## TEXTE DE L'EXERCICE:
▼
En février 2024, soit huit ans après sa demande d’asile et sept ans après son retour d’Autriche, et comme l’autorise l’art 14.2 LAsi, Saif* dépose une demande de régularisation auprès de l’Office cantonal de la population (OCPM). En juillet 2024, l’OCPM refuse sa demande de régularisation au motif que le lieu de séjour de Saif* n’a pas toujours été connu des autorités, en référence à son séjour de 5 mois en Autriche.
La mandataire de Saif* soumet une nouvelle demande auprès de l’OCPM en novembre 2024, arguant que lorsqu’il résidait en Autriche Saif* a toujours indiqué aux autorités l’adresse à laquelle il résidait, déclaration que la Suisse a forcément reçue en application du système d’échange d’informations induit par les accords de Dublin. Elle ajoute que Saif* dispose d’un solide réseau en Suisse, est responsable d’un salon de coiffure dans un des foyers à Genève, fait du bénévolat, et dispose d’une dizaine de lettres de recommandation. L’OCPM maintient son refus de demande de régularisation au motif que Saif* ne s’est pas tenu à la disposition des autorités suisses en vue de son renvoi, et que par conséquent son lieu de séjour n’était pas connu.
▲
## DONNÉES EXTRAITES:
▼
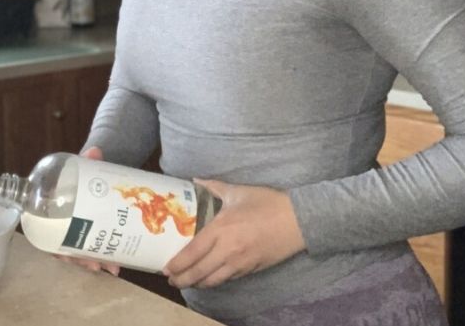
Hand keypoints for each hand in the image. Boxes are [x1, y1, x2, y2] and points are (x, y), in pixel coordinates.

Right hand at [52, 146, 120, 276]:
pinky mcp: (93, 231)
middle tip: (95, 265)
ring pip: (81, 252)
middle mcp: (62, 223)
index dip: (55, 248)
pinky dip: (105, 258)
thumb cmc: (82, 173)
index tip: (66, 256)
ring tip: (110, 268)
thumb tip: (95, 151)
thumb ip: (89, 159)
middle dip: (80, 260)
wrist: (96, 172)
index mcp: (51, 208)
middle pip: (66, 248)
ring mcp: (79, 229)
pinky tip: (116, 265)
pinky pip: (94, 249)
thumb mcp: (84, 166)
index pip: (47, 233)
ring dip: (94, 262)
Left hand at [163, 178, 305, 289]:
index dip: (177, 264)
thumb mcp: (238, 192)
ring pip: (213, 280)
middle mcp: (227, 249)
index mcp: (221, 229)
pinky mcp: (251, 269)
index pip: (192, 252)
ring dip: (197, 284)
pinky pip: (228, 279)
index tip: (166, 268)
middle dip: (182, 279)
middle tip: (171, 280)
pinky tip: (209, 278)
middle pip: (199, 272)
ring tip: (187, 283)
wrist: (298, 220)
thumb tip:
▲
## CONSIGNE A:
D'après le texte sur la demande de régularisation, pour quel motif l'OCPM refuse-t-il la demande de Saif* en juillet 2024 ?
## CONSIGNE B:
Rédigez la suite du texte sur la demande de régularisation, s'il vous plaît, à partir de sa dernière phrase.

## RÉPONSE A:
Parce que le lieu de séjour de Saif* n'a pas toujours été connu des autorités, en référence à son séjour de 5 mois en Autriche.

## RÉPONSE B:
En début d’année 2025, la santé mentale de Saif* se dégrade. Il s’isole, connait de forts épisodes d’angoisses et fait part d’un sentiment de désespoir, d’idées noires et de pensées suicidaires constantes aux Centres ambulatoires de psychiatrie et psychothérapie intégrées (CAPPI).En mars 2025, il est hospitalisé en raison d’une péjoration de son état et son traitement médicamenteux est revu à la hausse. Dans son rapport médical, le CAPPI souligne qu’un renvoi en Irak présenterait des risques graves pour la santé mentale de Saif*. Il en ressort également que Saif* doit pouvoir continuer son suivi médico-infirmier psychiatrique soutenu, ainsi que sa médication.
En mai 2025, la mandataire de Saif*, en prenant appui sur le rapport des CAPPI, soumet une demande de réexamen au SEM en argumentant qu’avec la détérioration de son état psychique, un renvoi en Irak mettrait sa vie en danger. En effet, selon l’art 83 al.4 LEI, l’exécution du renvoi peut ne pas être raisonnablement exigible si elle implique une mise en danger concrète de la personne, par exemple en cas de nécessité médicale. En juillet 2025, le SEM rejette la demande de réexamen au motif qu’une prise en charge adaptée peut être assurée en Irak, tout en reconnaissant qu’il n’a pas été possible de déterminer si tous les médicaments auquel Saif* doit pouvoir avoir accès sont disponibles sur place. Quant à ses idées suicidaires, le SEM estime qu’elles ne justifient pas l’annulation d’un renvoi. En attendant, Saif* continue de survivre à l’aide d’urgence, avec l’interdiction de travailler, alors même qu’il a obtenu des promesses d’embauche.